Australian South Sea Islander

I represent a minority of South Sea Island people, descendants of the people who were brought to Australia as slaves during the period between 1860's and 1906 by the Queensland government. They worked for sugar cane farmers to establish the sugar industry in Queensland. They suffered great hardships and untold injustices.

This was prior to the federation of the Australian government, and up to date we have never been recognised as an ethnic group and have never been compensated for the loss of our identity. Our people have had to fill in applications to the government identifying as Aboriginal people to get financial assistance. In December 1974 we received a letter from the then Federal Minister for Aboriginal Affairs saying that we were not entitled to the benefits that are available to Aborigines and Torres Strait islanders.

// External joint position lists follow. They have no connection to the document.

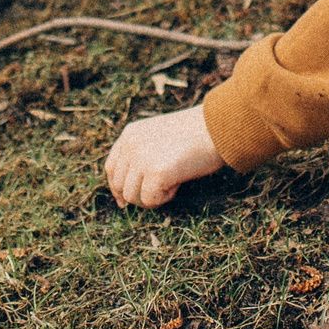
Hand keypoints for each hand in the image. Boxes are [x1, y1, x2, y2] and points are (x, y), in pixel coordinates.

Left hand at [103, 103, 224, 207]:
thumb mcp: (159, 136)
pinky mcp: (155, 172)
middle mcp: (131, 145)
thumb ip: (142, 154)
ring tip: (173, 182)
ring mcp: (141, 158)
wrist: (217, 127)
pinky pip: (150, 200)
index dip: (116, 187)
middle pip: (119, 186)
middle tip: (159, 192)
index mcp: (130, 134)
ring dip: (152, 197)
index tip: (123, 201)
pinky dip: (164, 198)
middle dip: (137, 195)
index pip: (111, 168)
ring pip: (132, 197)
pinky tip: (178, 183)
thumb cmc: (195, 134)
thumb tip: (127, 193)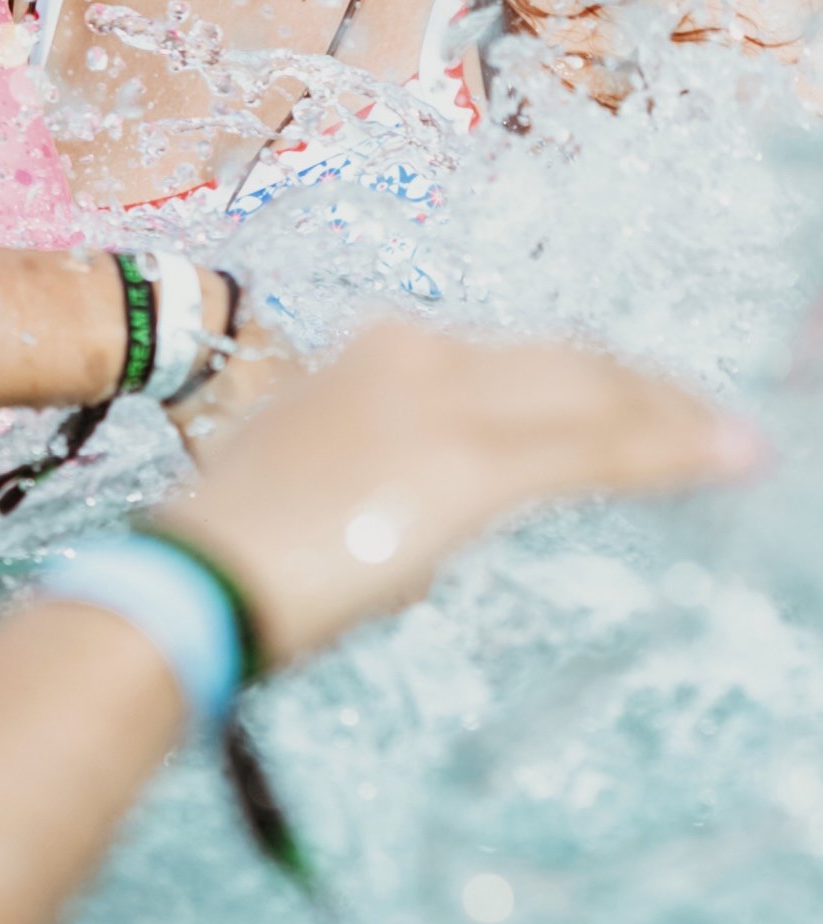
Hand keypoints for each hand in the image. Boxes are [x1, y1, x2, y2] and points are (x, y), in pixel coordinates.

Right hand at [153, 320, 756, 669]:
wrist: (197, 572)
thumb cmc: (239, 548)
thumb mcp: (316, 472)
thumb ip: (386, 469)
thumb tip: (432, 516)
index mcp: (377, 351)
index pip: (519, 355)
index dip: (594, 377)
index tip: (638, 404)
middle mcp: (416, 354)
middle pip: (566, 362)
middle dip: (646, 389)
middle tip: (706, 421)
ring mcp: (445, 403)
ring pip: (591, 397)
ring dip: (669, 419)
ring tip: (725, 442)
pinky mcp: (469, 464)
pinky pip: (593, 451)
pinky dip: (666, 451)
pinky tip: (718, 456)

The consequences of this action is that the women and children are suffering because all our people are not skilled workers which means that wages are very low. Therefore you will understand that our men and women cannot provide adequate housing, education, or health facilities for our families. And the women find it very hard to make ends meet all the time.

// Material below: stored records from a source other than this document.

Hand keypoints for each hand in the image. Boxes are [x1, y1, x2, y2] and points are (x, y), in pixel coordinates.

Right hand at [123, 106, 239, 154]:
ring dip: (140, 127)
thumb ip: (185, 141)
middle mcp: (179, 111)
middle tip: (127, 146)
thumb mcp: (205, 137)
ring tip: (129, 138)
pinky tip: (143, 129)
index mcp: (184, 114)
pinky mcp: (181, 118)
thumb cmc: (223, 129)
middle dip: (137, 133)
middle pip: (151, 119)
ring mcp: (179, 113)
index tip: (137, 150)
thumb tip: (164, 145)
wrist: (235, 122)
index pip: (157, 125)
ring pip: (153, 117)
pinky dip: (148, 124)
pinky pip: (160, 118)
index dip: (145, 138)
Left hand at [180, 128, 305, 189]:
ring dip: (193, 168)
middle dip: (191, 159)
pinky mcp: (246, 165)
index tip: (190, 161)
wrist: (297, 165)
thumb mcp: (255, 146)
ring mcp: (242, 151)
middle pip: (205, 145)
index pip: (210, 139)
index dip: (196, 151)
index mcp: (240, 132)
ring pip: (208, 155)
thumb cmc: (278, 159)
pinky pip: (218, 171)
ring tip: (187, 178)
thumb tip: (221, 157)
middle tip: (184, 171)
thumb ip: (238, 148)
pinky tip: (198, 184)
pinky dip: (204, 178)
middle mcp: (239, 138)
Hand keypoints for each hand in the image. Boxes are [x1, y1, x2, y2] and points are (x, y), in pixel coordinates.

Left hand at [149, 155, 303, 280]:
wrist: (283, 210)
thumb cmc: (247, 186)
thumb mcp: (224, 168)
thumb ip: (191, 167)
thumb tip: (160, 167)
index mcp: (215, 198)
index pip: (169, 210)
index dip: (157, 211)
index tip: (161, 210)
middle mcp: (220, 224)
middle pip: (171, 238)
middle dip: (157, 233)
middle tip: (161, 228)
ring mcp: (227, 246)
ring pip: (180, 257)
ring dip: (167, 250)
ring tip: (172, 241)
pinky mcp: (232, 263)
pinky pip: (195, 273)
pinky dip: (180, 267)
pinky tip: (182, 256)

Our people are descendants from New Guinea to Fiji; the bulk of the people are descended from New Hebrides and Solomon Islands. We are a dispossesed people, we will never attain the status that the island women here today are striving for.

You speak of your culture and extended family kinship; our ancestors were taken from their families at the ages of 14 years onwards. Although we still retain the kinship we have lost our culture. So what have our children got to look forward to in an extreme racist country as Australia?